Task prompt => Duplicate the lines of the entries below word for word, covering everything from the line containing "1. Select **Grant access**." down to the end of the entries.

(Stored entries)

--- START ---

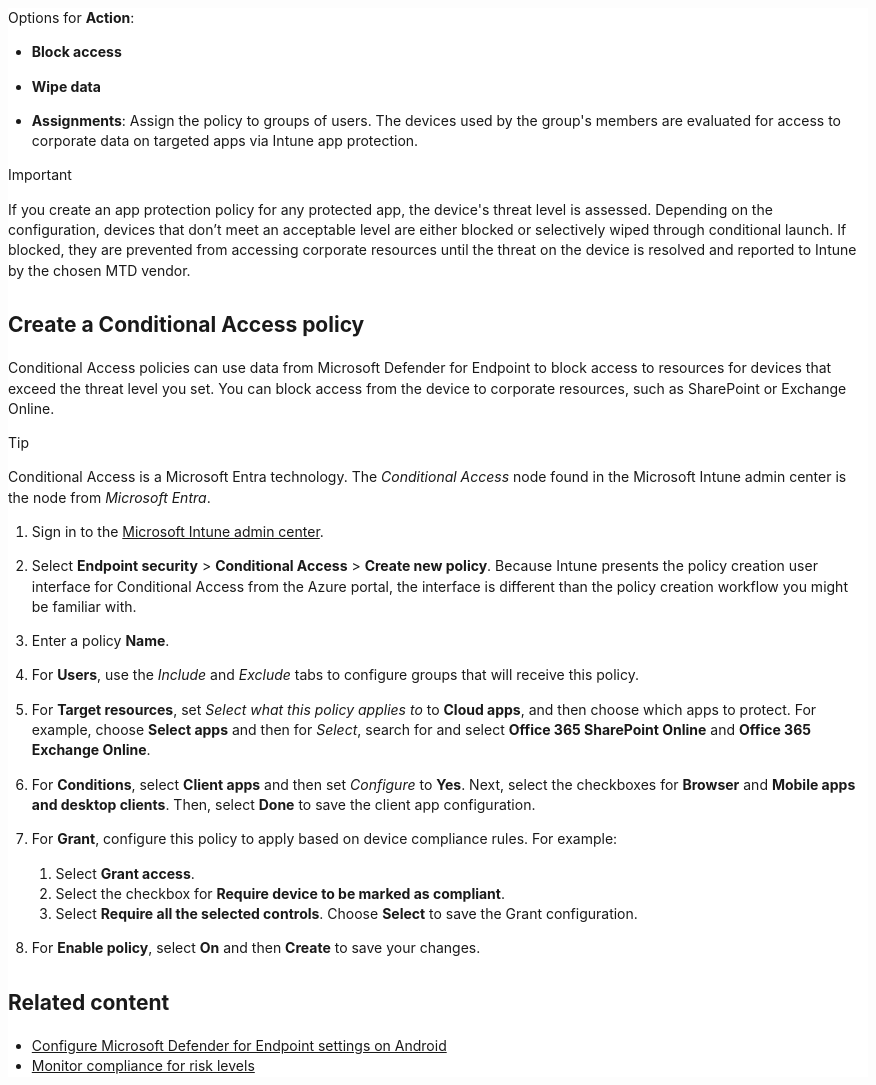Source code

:   Options for **Action**:

  - **Block access**
  - **Wipe data**

- **Assignments**: Assign the policy to groups of users. The devices used by the group's members are evaluated for access to corporate data on targeted apps via Intune app protection.

> [!IMPORTANT]
> If you create an app protection policy for any protected app, the device's threat level is assessed. Depending on the configuration, devices that don’t meet an acceptable level are either blocked or selectively wiped through conditional launch. If blocked, they are prevented from accessing corporate resources until the threat on the device is resolved and reported to Intune by the chosen MTD vendor.

## Create a Conditional Access policy

Conditional Access policies can use data from Microsoft Defender for Endpoint to block access to resources for devices that exceed the threat level you set. You can block access from the device to corporate resources, such as SharePoint or Exchange Online.

> [!TIP]
>
> Conditional Access is a Microsoft Entra technology. The *Conditional Access* node found in the Microsoft Intune admin center is the node from *Microsoft Entra*.

1. Sign in to the [Microsoft Intune admin center](https://go.microsoft.com/fwlink/?linkid=2109431).
2. Select **Endpoint security** > **Conditional Access** > **Create new policy**. Because Intune presents the policy creation user interface for Conditional Access from the Azure portal, the interface is different than the policy creation workflow you might be familiar with.
3. Enter a policy **Name**.
4. For **Users**, use the *Include* and *Exclude* tabs to configure groups that will receive this policy.
5. For **Target resources**, set *Select what this policy applies to* to **Cloud apps**, and then choose which apps to protect. For example, choose **Select apps** and then for *Select*, search for and select **Office 365 SharePoint Online** and **Office 365 Exchange Online**.

6. For **Conditions**, select **Client apps** and then set *Configure* to **Yes**. Next, select the checkboxes for **Browser** and **Mobile apps and desktop clients**. Then, select **Done** to save the client app configuration.
7. For **Grant**, configure this policy to apply based on device compliance rules. For example:

   1. Select **Grant access**.
   2. Select the checkbox for **Require device to be marked as compliant**.
   3. Select **Require all the selected controls**.
Choose **Select** to save the Grant configuration.
8. For **Enable policy**, select **On** and then **Create** to save your changes.


## Related content

- [Configure Microsoft Defender for Endpoint settings on Android](../protect/advanced-threat-protection-manage-android.md)
- [Monitor compliance for risk levels](../protect/advanced-threat-protection-monitor.md)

--- END ---

Task answer =>
   1. Select **Grant access**.
   2. Select the checkbox for **Require device to be marked as compliant**.
   3. Select **Require all the selected controls**.
Choose **Select** to save the Grant configuration.
8. For **Enable policy**, select **On** and then **Create** to save your changes.


## Related content

- [Configure Microsoft Defender for Endpoint settings on Android](../protect/advanced-threat-protection-manage-android.md)
- [Monitor compliance for risk levels](../protect/advanced-threat-protection-monitor.md)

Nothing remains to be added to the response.